## ACTIVITY
Scan the records for "items" and copy each line that contains it.
--- START ---
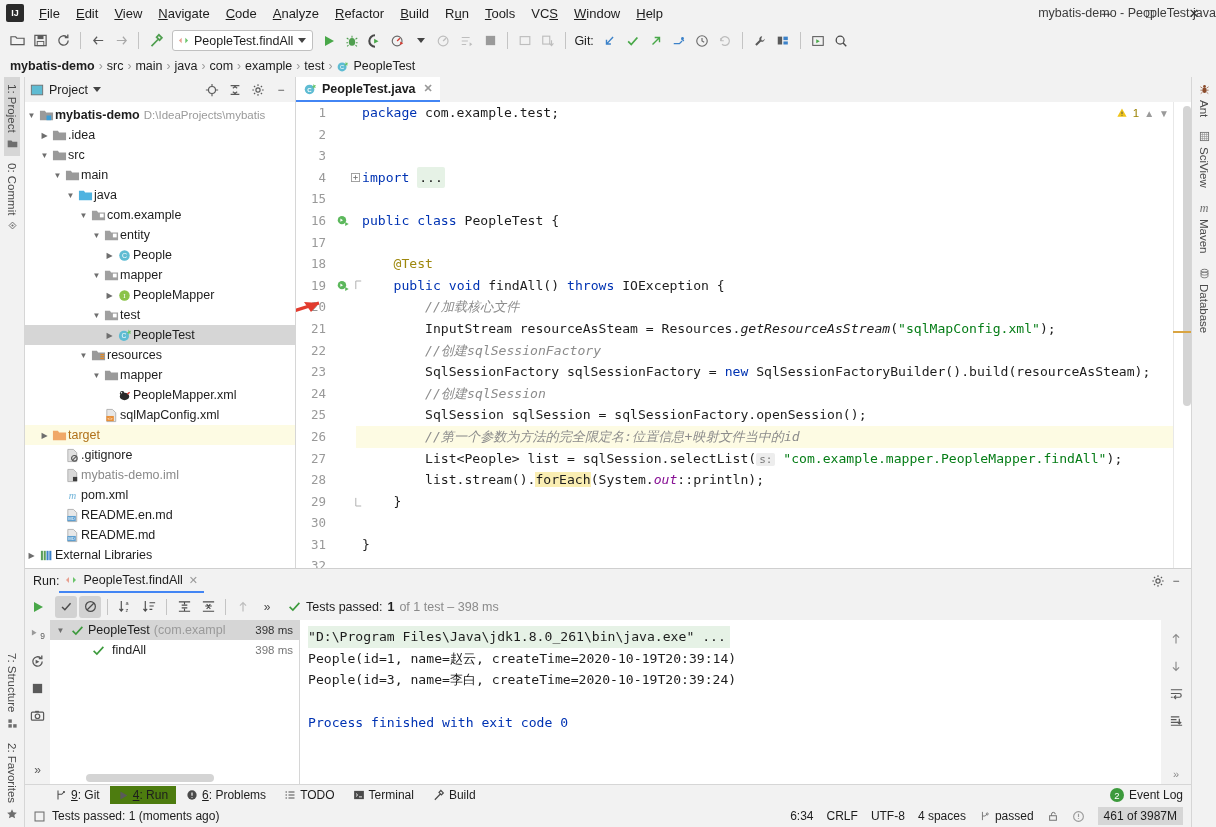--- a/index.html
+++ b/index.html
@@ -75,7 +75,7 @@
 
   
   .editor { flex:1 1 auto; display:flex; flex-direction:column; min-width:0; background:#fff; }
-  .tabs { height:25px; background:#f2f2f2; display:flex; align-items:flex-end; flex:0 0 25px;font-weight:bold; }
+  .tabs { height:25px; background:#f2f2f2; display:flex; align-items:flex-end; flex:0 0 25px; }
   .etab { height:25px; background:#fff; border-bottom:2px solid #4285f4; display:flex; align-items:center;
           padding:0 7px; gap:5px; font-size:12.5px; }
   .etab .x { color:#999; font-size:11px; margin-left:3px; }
--- END ---
## REPLY
-  .tabs { height:25px; background:#f2f2f2; display:flex; align-items:flex-end; flex:0 0 25px;font-weight:bold; }
+  .tabs { height:25px; background:#f2f2f2; display:flex; align-items:flex-end; flex:0 0 25px; }
   .etab { height:25px; background:#fff; border-bottom:2px solid #4285f4; display:flex; align-items:center;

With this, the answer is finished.